**TASK DIRECTIONS:** Write out the whole listing again, exactly as given.

**STUDY MATERIAL:**
● ● ●

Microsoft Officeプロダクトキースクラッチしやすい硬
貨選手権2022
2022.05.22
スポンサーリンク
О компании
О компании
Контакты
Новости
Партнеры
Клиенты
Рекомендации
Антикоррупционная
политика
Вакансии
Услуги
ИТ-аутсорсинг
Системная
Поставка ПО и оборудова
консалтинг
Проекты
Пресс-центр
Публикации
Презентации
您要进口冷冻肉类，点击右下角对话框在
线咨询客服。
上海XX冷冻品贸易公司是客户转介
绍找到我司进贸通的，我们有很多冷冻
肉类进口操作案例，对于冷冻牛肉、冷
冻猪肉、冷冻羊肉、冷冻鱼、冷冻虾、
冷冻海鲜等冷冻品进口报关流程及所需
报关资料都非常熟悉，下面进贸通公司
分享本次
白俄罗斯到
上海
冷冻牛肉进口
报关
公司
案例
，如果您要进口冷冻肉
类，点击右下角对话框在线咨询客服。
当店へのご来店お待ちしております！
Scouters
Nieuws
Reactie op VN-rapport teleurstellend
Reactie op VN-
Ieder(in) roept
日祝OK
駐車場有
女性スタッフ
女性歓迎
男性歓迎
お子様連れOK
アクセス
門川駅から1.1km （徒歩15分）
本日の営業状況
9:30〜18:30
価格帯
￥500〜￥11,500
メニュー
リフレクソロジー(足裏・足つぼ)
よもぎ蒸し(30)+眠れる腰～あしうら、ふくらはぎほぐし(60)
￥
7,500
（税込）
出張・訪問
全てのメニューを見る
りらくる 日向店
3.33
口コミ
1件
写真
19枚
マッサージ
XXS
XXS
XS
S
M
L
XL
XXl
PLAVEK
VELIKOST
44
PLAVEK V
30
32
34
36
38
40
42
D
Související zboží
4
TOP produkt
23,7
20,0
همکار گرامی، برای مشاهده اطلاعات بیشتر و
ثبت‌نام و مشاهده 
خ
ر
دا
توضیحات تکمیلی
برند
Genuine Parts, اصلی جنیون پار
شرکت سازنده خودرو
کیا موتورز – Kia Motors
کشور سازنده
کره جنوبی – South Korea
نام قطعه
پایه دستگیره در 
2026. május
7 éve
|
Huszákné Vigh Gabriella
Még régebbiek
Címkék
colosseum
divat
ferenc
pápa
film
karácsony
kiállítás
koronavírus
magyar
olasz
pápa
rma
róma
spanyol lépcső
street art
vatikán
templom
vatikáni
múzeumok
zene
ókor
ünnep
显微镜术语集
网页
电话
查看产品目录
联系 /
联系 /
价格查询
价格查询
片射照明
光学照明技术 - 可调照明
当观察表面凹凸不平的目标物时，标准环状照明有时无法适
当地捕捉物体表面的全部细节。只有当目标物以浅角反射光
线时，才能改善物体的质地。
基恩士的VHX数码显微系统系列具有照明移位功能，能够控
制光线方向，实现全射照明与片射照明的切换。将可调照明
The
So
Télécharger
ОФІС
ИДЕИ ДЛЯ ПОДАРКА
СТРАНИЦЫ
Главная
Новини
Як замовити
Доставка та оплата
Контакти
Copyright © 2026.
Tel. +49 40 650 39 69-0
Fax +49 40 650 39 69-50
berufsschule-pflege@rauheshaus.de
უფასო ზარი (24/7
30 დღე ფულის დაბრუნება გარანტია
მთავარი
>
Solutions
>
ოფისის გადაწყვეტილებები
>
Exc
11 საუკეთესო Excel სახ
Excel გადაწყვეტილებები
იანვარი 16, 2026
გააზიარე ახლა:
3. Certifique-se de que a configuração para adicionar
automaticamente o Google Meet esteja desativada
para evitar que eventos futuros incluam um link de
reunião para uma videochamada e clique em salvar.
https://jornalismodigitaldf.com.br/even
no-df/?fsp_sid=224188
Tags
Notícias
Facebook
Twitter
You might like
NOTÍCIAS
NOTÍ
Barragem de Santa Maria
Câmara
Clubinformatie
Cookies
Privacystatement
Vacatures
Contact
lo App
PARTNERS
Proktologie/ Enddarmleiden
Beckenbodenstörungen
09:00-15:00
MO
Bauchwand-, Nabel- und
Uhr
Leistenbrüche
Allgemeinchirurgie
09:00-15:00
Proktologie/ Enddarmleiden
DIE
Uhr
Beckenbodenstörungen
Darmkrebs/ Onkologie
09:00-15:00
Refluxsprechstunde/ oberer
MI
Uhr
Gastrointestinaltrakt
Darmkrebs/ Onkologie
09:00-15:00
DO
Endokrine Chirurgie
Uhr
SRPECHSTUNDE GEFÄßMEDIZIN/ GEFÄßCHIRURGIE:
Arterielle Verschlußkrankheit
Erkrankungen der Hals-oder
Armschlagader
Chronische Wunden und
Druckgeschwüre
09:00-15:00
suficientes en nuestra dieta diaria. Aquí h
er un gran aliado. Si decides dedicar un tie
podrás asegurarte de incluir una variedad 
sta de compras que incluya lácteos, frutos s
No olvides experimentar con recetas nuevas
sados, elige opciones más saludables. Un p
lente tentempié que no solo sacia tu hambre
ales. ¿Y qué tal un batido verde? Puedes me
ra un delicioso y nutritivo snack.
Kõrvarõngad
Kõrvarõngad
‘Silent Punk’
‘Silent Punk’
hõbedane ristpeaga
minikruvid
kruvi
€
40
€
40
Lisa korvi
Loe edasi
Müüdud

● ● ●

**COMPLETED TASK:**
Microsoft Officeプロダクトキースクラッチしやすい硬
貨選手権2022
2022.05.22
スポンサーリンク
О компании
О компании
Контакты
Новости
Партнеры
Клиенты
Рекомендации
Антикоррупционная
политика
Вакансии
Услуги
ИТ-аутсорсинг
Системная
Поставка ПО и оборудова
консалтинг
Проекты
Пресс-центр
Публикации
Презентации
您要进口冷冻肉类，点击右下角对话框在
线咨询客服。
上海XX冷冻品贸易公司是客户转介
绍找到我司进贸通的，我们有很多冷冻
肉类进口操作案例，对于冷冻牛肉、冷
冻猪肉、冷冻羊肉、冷冻鱼、冷冻虾、
冷冻海鲜等冷冻品进口报关流程及所需
报关资料都非常熟悉，下面进贸通公司
分享本次
白俄罗斯到
上海
冷冻牛肉进口
报关
公司
案例
，如果您要进口冷冻肉
类，点击右下角对话框在线咨询客服。
当店へのご来店お待ちしております！
Scouters
Nieuws
Reactie op VN-rapport teleurstellend
Reactie op VN-
Ieder(in) roept
日祝OK
駐車場有
女性スタッフ
女性歓迎
男性歓迎
お子様連れOK
アクセス
門川駅から1.1km （徒歩15分）
本日の営業状況
9:30〜18:30
価格帯
￥500〜￥11,500
メニュー
リフレクソロジー(足裏・足つぼ)
よもぎ蒸し(30)+眠れる腰～あしうら、ふくらはぎほぐし(60)
￥
7,500
（税込）
出張・訪問
全てのメニューを見る
りらくる 日向店
3.33
口コミ
1件
写真
19枚
マッサージ
XXS
XXS
XS
S
M
L
XL
XXl
PLAVEK
VELIKOST
44
PLAVEK V
30
32
34
36
38
40
42
D
Související zboží
4
TOP produkt
23,7
20,0
همکار گرامی، برای مشاهده اطلاعات بیشتر و
ثبت‌نام و مشاهده 
خ
ر
دا
توضیحات تکمیلی
برند
Genuine Parts, اصلی جنیون پار
شرکت سازنده خودرو
کیا موتورز – Kia Motors
کشور سازنده
کره جنوبی – South Korea
نام قطعه
پایه دستگیره در 
2026. május
7 éve
|
Huszákné Vigh Gabriella
Még régebbiek
Címkék
colosseum
divat
ferenc
pápa
film
karácsony
kiállítás
koronavírus
magyar
olasz
pápa
rma
róma
spanyol lépcső
street art
vatikán
templom
vatikáni
múzeumok
zene
ókor
ünnep
显微镜术语集
网页
电话
查看产品目录
联系 /
联系 /
价格查询
价格查询
片射照明
光学照明技术 - 可调照明
当观察表面凹凸不平的目标物时，标准环状照明有时无法适
当地捕捉物体表面的全部细节。只有当目标物以浅角反射光
线时，才能改善物体的质地。
基恩士的VHX数码显微系统系列具有照明移位功能，能够控
制光线方向，实现全射照明与片射照明的切换。将可调照明
The
So
Télécharger
ОФІС
ИДЕИ ДЛЯ ПОДАРКА
СТРАНИЦЫ
Главная
Новини
Як замовити
Доставка та оплата
Контакти
Copyright © 2026.
Tel. +49 40 650 39 69-0
Fax +49 40 650 39 69-50
berufsschule-pflege@rauheshaus.de
უფასო ზარი (24/7
30 დღე ფულის დაბრუნება გარანტია
მთავარი
>
Solutions
>
ოფისის გადაწყვეტილებები
>
Exc
11 საუკეთესო Excel სახ
Excel გადაწყვეტილებები
იანვარი 16, 2026
გააზიარე ახლა:
3. Certifique-se de que a configuração para adicionar
automaticamente o Google Meet esteja desativada
para evitar que eventos futuros incluam um link de
reunião para uma videochamada e clique em salvar.
https://jornalismodigitaldf.com.br/even
no-df/?fsp_sid=224188
Tags
Notícias
Facebook
Twitter
You might like
NOTÍCIAS
NOTÍ
Barragem de Santa Maria
Câmara
Clubinformatie
Cookies
Privacystatement
Vacatures
Contact
lo App
PARTNERS
Proktologie/ Enddarmleiden
Beckenbodenstörungen
09:00-15:00
MO
Bauchwand-, Nabel- und
Uhr
Leistenbrüche
Allgemeinchirurgie
09:00-15:00
Proktologie/ Enddarmleiden
DIE
Uhr
Beckenbodenstörungen
Darmkrebs/ Onkologie
09:00-15:00
Refluxsprechstunde/ oberer
MI
Uhr
Gastrointestinaltrakt
Darmkrebs/ Onkologie
09:00-15:00
DO
Endokrine Chirurgie
Uhr
SRPECHSTUNDE GEFÄßMEDIZIN/ GEFÄßCHIRURGIE:
Arterielle Verschlußkrankheit
Erkrankungen der Hals-oder
Armschlagader
Chronische Wunden und
Druckgeschwüre
09:00-15:00
suficientes en nuestra dieta diaria. Aquí h
er un gran aliado. Si decides dedicar un tie
podrás asegurarte de incluir una variedad 
sta de compras que incluya lácteos, frutos s
No olvides experimentar con recetas nuevas
sados, elige opciones más saludables. Un p
lente tentempié que no solo sacia tu hambre
ales. ¿Y qué tal un batido verde? Puedes me
ra un delicioso y nutritivo snack.
Kõrvarõngad
Kõrvarõngad
‘Silent Punk’
‘Silent Punk’
hõbedane ristpeaga
minikruvid
kruvi
€
40
€
40
Lisa korvi
Loe edasi
Müüdud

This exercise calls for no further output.